**Saved entries**
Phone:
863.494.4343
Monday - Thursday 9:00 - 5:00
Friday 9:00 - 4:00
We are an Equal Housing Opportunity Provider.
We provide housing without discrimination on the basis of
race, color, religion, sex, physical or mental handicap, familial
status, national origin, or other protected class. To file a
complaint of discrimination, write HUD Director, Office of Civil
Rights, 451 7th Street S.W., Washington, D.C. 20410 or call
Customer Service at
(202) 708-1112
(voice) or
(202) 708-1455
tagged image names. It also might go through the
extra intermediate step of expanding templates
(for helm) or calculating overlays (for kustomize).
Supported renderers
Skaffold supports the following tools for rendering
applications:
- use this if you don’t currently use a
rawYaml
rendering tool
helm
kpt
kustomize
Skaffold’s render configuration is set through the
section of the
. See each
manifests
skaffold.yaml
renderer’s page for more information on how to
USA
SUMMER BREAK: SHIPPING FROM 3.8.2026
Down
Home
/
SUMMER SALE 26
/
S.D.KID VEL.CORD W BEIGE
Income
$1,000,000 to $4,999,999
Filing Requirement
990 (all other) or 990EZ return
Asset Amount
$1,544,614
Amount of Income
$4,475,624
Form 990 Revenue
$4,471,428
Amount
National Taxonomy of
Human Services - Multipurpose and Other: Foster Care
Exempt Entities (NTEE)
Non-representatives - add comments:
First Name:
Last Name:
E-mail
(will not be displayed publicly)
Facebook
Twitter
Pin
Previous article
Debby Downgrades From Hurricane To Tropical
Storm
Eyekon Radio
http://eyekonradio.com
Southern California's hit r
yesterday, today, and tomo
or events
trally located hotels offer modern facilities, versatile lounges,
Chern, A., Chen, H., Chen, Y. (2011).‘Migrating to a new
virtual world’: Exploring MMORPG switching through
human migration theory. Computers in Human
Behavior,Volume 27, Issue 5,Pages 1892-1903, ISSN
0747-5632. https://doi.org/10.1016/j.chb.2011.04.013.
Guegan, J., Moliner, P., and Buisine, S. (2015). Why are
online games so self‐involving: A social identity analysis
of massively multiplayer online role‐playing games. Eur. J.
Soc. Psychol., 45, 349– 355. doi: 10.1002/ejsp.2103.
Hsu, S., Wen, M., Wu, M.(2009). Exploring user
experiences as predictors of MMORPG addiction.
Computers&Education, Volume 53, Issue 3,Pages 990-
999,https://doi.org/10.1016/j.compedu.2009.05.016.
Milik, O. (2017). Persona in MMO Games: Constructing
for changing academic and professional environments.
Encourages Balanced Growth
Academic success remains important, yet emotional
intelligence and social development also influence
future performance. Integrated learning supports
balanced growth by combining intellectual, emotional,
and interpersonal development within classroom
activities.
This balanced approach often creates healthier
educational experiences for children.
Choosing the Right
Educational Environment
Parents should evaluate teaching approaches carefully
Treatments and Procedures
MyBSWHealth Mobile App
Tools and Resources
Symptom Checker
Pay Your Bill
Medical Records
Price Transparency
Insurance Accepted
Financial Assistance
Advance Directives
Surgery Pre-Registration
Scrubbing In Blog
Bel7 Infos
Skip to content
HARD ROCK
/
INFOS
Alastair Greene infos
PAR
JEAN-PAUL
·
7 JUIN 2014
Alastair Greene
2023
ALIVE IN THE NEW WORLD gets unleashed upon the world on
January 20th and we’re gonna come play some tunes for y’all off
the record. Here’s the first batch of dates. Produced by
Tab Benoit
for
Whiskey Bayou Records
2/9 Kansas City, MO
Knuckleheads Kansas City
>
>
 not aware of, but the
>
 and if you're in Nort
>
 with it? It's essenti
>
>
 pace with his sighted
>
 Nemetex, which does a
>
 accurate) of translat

**YOUR OBJECTIVE**
Render every line of the data above as a Markdown table with the columns "Row" and "Line", numbering the rows in order and omitting blank lines.

**WORKED SOLUTION**
| Row | Line |
|---|---|
| 1 | Phone: |
| 2 | 863.494.4343 |
| 3 | Monday - Thursday 9:00 - 5:00 |
| 4 | Friday 9:00 - 4:00 |
| 5 | We are an Equal Housing Opportunity Provider. |
| 6 | We provide housing without discrimination on the basis of |
| 7 | race, color, religion, sex, physical or mental handicap, familial |
| 8 | status, national origin, or other protected class. To file a |
| 9 | complaint of discrimination, write HUD Director, Office of Civil |
| 10 | Rights, 451 7th Street S.W., Washington, D.C. 20410 or call |
| 11 | Customer Service at |
| 12 | (202) 708-1112 |
| 13 | (voice) or |
| 14 | (202) 708-1455 |
| 15 | tagged image names. It also might go through the |
| 16 | extra intermediate step of expanding templates |
| 17 | (for helm) or calculating overlays (for kustomize). |
| 18 | Supported renderers |
| 19 | Skaffold supports the following tools for rendering |
| 20 | applications: |
| 21 | - use this if you don’t currently use a |
| 22 | rawYaml |
| 23 | rendering tool |
| 24 | helm |
| 25 | kpt |
| 26 | kustomize |
| 27 | Skaffold’s render configuration is set through the |
| 28 | section of the |
| 29 | . See each |
| 30 | manifests |
| 31 | skaffold.yaml |
| 32 | renderer’s page for more information on how to |
| 33 | USA |
| 34 | SUMMER BREAK: SHIPPING FROM 3.8.2026 |
| 35 | Down |
| 36 | Home |
| 37 | / |
| 38 | SUMMER SALE 26 |
| 39 | / |
| 40 | S.D.KID VEL.CORD W BEIGE |
| 41 | Income |
| 42 | $1,000,000 to $4,999,999 |
| 43 | Filing Requirement |
| 44 | 990 (all other) or 990EZ return |
| 45 | Asset Amount |
| 46 | $1,544,614 |
| 47 | Amount of Income |
| 48 | $4,475,624 |
| 49 | Form 990 Revenue |
| 50 | $4,471,428 |
| 51 | Amount |
| 52 | National Taxonomy of |
| 53 | Human Services - Multipurpose and Other: Foster Care |
| 54 | Exempt Entities (NTEE) |
| 55 | Non-representatives - add comments: |
| 56 | First Name: |
| 57 | Last Name: |
| 58 | E-mail |
| 59 | (will not be displayed publicly) |
| 60 | Facebook |
| 61 | Twitter |
| 62 | Pin |
| 63 | Previous article |
| 64 | Debby Downgrades From Hurricane To Tropical |
| 65 | Storm |
| 66 | Eyekon Radio |
| 67 | http://eyekonradio.com |
| 68 | Southern California's hit r |
| 69 | yesterday, today, and tomo |
| 70 | or events |
| 71 | trally located hotels offer modern facilities, versatile lounges, |
| 72 | Chern, A., Chen, H., Chen, Y. (2011).‘Migrating to a new |
| 73 | virtual world’: Exploring MMORPG switching through |
| 74 | human migration theory. Computers in Human |
| 75 | Behavior,Volume 27, Issue 5,Pages 1892-1903, ISSN |
| 76 | 0747-5632. https://doi.org/10.1016/j.chb.2011.04.013. |
| 77 | Guegan, J., Moliner, P., and Buisine, S. (2015). Why are |
| 78 | online games so self‐involving: A social identity analysis |
| 79 | of massively multiplayer online role‐playing games. Eur. J. |
| 80 | Soc. Psychol., 45, 349– 355. doi: 10.1002/ejsp.2103. |
| 81 | Hsu, S., Wen, M., Wu, M.(2009). Exploring user |
| 82 | experiences as predictors of MMORPG addiction. |
| 83 | Computers&Education, Volume 53, Issue 3,Pages 990- |
| 84 | 999,https://doi.org/10.1016/j.compedu.2009.05.016. |
| 85 | Milik, O. (2017). Persona in MMO Games: Constructing |
| 86 | for changing academic and professional environments. |
| 87 | Encourages Balanced Growth |
| 88 | Academic success remains important, yet emotional |
| 89 | intelligence and social development also influence |
| 90 | future performance. Integrated learning supports |
| 91 | balanced growth by combining intellectual, emotional, |
| 92 | and interpersonal development within classroom |
| 93 | activities. |
| 94 | This balanced approach often creates healthier |
| 95 | educational experiences for children. |
| 96 | Choosing the Right |
| 97 | Educational Environment |
| 98 | Parents should evaluate teaching approaches carefully |
| 99 | Treatments and Procedures |
| 100 | MyBSWHealth Mobile App |
| 101 | Tools and Resources |
| 102 | Symptom Checker |
| 103 | Pay Your Bill |
| 104 | Medical Records |
| 105 | Price Transparency |
| 106 | Insurance Accepted |
| 107 | Financial Assistance |
| 108 | Advance Directives |
| 109 | Surgery Pre-Registration |
| 110 | Scrubbing In Blog |
| 111 | Bel7 Infos |
| 112 | Skip to content |
| 113 | HARD ROCK |
| 114 | / |
| 115 | INFOS |
| 116 | Alastair Greene infos |
| 117 | PAR |
| 118 | JEAN-PAUL |
| 119 | · |
| 120 | 7 JUIN 2014 |
| 121 | Alastair Greene |
| 122 | 2023 |
| 123 | ALIVE IN THE NEW WORLD gets unleashed upon the world on |
| 124 | January 20th and we’re gonna come play some tunes for y’all off |
| 125 | the record. Here’s the first batch of dates. Produced by |
| 126 | Tab Benoit |
| 127 | for |
| 128 | Whiskey Bayou Records |
| 129 | 2/9 Kansas City, MO |
| 130 | Knuckleheads Kansas City |
| 131 | > |
| 132 | > |
| 133 |  not aware of, but the |
| 134 | > |
| 135 |  and if you're in Nort |
| 136 | > |
| 137 |  with it? It's essenti |
| 138 | > |
| 139 | > |
| 140 |  pace with his sighted |
| 141 | > |
| 142 |  Nemetex, which does a |
| 143 | > |
| 144 |  accurate) of translat |